課題 1
舌下免疫療法の抜粋のうち、「舌下免疫療法の副作用には口や」から「談しながら治療を継続します。」までを、その両方を含めて一字一句変えずに打ち直してください。
課題 2
舌下免疫療法の抜粋を読んで、次の問いに答えてください。
(a) 小児は何歳以上で治療を始められますか。
(b) 一定量の服用を続ける期間は、何年が推奨されていますか。
(c) 副作用を防ぐため、服用前と服用後の何時間は入浴や飲酒、激しい運動を避けますか。

抜粋
:::
アレルギー性鼻炎の 舌下免疫療法(ぜっかめんえきりょうほう)
加賀田小児科 加賀田優紀 先生
スギ花粉症の季節となりました。日本人の5人に2人がスギ花粉症とも言われており、くしゃみ、鼻水、鼻づまり、目のかゆみなどでつらくなっている方も多いのではないでしょうか。今回、スギ花粉症の治療法のひとつである舌下免疫療法について説明します。
舌下免疫療法とは、アレルギーの原因であるアレルゲンを少量から、徐々に量を増やし、繰り返して投与することで、体をアレルゲンに慣らし、アレルギーを根本的に治療する方法です。長期にわたり薬を服用することにより、アレルギー症状を長期にわたりおさえる効果が期待できます。くしゃみ、鼻水、鼻づまりなどの症状が完全におさえられない場合でも、症状をやわらげ、飲み薬、点鼻薬などのアレルギー治療薬の減量が期待できます。スギ、ダニによるアレルギー性鼻炎の治療が保険適応で可能です。
舌下免疫療法を始める前に、問診と血液検査または皮膚テストで、アレルギー性鼻炎かどうかの判断をし、アレルギーの原因を確かめます。他の疾患で治療を受けている方は治療を受けられないことがあります。小児も5歳以上で舌下錠を服用できそうであれば開始できます。
治療は1日1回舌下に薬剤を投与します。舌の下の粘膜に薬剤を置いて、つばを飲まずに薬が溶けるまで待ちます。少量から服用を始め、その後決められた一定量を数年間(3~5年が推奨されています)にわたり継続して服用します。初めての服用は、医療機関内で副作用が出ないか観察しながら行い、2日目からは自宅で服用します。
舌下免疫療法の副作用には口や耳のかゆみ、のどの不快感があります。これらの副作用は自然に回復することが多く、服用を継続することで副作用が出にくくなりますが、まれにアナフィラキシーなどの重篤な症状が起こる可能性もあります。副作用を予防するため、服用前および服用後2時間は入浴や飲酒、激しい運動を避けます。
また、口の中に傷がある場合や、発熱、嘔吐など体調不良の場合は数日薬剤を中止することもあり、医師と相談しながら治療を継続します。
ダニアレルギーの舌下免疫療法は年中開始可能ですが(症状が強くなる秋頃を避けることもあります)、スギ花粉症の舌下免疫療法は花粉飛散時期を外した夏から秋頃までに開始します。スギ花粉症では治療開始後の初めてのスギ花粉飛散シーズンから、ダニによる通年性アレルギー鼻炎では、治療を開始して数カ月後から効果が期待できます。飲み薬や点鼻薬はあくまで一時的にアレルギーの症状をおさえる薬です。これに対して舌下免疫療法はアレルゲンが侵入しても症状を起こさないように体質を変えていく根本治療であり、つらい症状の根本的な体質改善を望む方におすすめの治療法です。
:::
資料

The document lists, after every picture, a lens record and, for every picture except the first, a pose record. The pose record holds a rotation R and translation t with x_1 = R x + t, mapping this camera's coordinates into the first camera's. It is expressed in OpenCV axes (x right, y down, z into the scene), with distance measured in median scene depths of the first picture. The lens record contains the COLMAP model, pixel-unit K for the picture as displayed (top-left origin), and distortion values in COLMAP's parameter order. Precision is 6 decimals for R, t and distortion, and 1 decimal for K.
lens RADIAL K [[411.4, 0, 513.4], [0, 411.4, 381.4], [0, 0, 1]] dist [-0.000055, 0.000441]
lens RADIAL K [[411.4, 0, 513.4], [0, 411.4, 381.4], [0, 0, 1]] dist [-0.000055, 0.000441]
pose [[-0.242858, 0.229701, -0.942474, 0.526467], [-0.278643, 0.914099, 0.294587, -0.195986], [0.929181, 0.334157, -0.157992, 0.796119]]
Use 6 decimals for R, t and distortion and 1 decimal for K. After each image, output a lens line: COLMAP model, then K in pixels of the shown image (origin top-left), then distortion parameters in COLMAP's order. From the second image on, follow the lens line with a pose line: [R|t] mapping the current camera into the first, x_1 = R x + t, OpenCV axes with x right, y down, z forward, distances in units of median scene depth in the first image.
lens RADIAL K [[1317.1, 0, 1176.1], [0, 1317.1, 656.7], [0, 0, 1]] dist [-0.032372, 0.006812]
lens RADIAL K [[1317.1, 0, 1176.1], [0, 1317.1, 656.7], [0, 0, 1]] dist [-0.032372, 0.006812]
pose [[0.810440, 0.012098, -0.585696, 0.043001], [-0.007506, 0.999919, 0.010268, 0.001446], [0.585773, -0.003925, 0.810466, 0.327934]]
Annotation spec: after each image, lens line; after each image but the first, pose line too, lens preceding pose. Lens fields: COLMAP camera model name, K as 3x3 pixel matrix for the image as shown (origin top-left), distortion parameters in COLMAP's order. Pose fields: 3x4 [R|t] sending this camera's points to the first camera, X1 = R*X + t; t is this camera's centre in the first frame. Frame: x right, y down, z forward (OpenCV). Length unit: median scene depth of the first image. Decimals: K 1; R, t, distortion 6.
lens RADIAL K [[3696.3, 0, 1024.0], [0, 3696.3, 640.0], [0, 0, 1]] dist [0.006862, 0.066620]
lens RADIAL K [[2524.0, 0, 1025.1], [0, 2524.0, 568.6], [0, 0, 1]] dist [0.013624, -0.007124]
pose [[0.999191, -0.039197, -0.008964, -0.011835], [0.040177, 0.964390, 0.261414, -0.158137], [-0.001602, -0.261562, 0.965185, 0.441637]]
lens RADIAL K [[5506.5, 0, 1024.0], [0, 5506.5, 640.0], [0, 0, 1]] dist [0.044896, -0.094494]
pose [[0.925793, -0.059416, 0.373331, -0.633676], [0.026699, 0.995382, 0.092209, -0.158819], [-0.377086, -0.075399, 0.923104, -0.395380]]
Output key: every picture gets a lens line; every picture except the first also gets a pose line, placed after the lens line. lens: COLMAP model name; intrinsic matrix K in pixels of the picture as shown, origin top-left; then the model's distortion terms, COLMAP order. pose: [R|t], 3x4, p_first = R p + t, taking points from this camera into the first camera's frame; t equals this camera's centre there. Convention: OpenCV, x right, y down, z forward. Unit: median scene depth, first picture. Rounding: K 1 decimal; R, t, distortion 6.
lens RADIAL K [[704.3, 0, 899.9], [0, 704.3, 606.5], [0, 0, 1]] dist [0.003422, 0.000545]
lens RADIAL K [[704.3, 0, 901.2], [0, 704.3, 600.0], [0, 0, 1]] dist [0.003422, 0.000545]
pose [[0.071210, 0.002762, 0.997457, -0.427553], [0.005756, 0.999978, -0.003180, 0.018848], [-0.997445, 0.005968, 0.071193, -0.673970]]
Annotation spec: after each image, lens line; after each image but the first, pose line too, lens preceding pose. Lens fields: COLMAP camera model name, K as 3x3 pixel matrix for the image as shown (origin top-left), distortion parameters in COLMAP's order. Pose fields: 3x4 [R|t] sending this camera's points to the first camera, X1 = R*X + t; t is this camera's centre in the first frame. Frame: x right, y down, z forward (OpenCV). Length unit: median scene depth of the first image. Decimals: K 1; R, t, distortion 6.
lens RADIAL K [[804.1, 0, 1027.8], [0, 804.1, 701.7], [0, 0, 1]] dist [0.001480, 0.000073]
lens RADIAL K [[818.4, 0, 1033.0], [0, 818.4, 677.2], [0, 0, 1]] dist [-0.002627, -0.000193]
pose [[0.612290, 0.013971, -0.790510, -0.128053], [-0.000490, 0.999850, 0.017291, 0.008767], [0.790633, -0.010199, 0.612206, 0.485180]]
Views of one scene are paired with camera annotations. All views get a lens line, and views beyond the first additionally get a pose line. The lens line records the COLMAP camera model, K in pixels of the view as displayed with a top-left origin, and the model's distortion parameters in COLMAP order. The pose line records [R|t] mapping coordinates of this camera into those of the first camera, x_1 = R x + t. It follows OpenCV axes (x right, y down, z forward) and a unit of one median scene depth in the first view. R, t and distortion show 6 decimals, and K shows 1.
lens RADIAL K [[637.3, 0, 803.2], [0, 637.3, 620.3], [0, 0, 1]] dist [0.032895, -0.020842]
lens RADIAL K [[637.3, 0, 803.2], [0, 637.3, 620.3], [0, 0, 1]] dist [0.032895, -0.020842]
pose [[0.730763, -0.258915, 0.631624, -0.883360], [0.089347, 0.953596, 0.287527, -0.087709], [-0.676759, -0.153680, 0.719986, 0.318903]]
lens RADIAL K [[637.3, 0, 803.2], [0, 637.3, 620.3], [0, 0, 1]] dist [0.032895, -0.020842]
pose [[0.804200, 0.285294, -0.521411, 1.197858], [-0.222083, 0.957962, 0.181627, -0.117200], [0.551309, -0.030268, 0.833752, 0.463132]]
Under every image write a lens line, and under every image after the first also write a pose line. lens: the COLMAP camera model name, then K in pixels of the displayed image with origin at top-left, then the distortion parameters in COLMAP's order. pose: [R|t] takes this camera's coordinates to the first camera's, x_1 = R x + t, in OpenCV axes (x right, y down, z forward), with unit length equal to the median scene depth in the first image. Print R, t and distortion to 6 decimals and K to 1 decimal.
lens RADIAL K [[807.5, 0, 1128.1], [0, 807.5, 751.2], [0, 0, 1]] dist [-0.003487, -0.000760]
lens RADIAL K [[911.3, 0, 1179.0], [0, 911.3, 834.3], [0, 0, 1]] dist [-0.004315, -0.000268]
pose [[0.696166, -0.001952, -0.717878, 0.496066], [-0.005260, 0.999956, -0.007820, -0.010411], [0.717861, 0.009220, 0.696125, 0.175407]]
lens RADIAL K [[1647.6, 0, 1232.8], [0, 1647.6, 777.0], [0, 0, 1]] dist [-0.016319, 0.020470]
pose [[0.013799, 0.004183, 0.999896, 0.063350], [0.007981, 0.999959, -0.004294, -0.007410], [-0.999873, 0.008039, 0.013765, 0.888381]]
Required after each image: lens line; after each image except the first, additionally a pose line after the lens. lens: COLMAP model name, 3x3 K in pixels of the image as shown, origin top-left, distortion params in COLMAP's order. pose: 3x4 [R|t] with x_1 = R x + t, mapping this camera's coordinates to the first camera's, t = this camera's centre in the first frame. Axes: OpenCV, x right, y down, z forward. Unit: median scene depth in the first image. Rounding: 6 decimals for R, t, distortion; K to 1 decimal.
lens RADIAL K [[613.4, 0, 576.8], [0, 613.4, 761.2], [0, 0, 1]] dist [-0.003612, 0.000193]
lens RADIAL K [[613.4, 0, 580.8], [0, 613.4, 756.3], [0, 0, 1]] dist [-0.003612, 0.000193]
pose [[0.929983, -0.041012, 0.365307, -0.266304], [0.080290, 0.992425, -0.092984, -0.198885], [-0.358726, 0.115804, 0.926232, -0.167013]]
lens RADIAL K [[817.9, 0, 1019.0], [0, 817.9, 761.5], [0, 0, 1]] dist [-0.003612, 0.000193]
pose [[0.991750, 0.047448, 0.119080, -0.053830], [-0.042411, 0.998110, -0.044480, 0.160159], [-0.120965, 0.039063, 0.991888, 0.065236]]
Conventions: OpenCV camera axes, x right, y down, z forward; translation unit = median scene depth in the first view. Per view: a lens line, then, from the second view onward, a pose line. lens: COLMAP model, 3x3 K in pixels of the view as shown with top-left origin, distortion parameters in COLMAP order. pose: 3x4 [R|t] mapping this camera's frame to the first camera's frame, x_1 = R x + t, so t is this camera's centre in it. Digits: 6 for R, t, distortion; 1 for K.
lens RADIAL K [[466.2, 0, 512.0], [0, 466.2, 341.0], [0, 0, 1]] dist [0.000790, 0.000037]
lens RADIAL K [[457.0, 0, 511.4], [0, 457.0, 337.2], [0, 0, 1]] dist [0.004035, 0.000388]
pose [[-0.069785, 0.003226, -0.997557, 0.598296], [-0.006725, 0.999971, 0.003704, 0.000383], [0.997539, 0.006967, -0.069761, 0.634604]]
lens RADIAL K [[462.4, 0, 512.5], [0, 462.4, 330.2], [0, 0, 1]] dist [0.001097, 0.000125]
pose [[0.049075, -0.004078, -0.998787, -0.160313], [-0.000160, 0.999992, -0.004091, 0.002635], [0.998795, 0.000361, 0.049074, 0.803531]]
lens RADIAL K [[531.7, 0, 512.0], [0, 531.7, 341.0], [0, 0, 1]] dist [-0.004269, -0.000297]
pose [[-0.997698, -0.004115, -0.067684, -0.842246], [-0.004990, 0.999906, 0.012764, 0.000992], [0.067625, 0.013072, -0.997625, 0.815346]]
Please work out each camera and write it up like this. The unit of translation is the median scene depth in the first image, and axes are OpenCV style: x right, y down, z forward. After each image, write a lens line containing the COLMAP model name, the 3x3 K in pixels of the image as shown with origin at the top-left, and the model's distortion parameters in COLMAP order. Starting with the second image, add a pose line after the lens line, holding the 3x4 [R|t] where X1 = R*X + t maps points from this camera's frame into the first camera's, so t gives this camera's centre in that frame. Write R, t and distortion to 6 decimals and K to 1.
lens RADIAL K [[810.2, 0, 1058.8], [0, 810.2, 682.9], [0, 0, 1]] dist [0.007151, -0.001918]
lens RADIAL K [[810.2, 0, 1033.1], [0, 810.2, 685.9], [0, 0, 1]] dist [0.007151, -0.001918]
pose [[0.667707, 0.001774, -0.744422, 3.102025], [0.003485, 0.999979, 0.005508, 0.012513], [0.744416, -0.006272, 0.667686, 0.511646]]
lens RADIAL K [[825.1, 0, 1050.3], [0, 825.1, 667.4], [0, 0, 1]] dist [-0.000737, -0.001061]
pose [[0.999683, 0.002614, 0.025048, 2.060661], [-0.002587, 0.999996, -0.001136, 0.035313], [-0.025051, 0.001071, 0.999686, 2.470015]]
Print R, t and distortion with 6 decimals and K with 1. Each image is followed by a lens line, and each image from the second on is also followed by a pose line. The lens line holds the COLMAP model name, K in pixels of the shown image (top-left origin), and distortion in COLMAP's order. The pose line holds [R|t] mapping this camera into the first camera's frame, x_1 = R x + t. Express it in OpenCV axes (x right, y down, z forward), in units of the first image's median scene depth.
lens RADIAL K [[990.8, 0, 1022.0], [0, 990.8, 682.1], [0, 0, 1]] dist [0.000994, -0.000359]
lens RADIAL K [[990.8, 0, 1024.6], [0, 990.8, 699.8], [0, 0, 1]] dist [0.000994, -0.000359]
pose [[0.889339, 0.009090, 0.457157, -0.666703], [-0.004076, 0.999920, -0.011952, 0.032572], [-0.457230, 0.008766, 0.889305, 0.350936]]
:::
解答 1
舌下免疫療法の副作用には口や耳のかゆみ、のどの不快感があります。これらの副作用は自然に回復することが多く、服用を継続することで副作用が出にくくなりますが、まれにアナフィラキシーなどの重篤な症状が起こる可能性もあります。副作用を予防するため、服用前および服用後2時間は入浴や飲酒、激しい運動を避けます。
また、口の中に傷がある場合や、発熱、嘔吐など体調不良の場合は数日薬剤を中止することもあり、医師と相談しながら治療を継続します。

解答 2
(a) 5歳以上(舌下錠を服用できそうであれば)
(b) 3~5年
(c) 2時間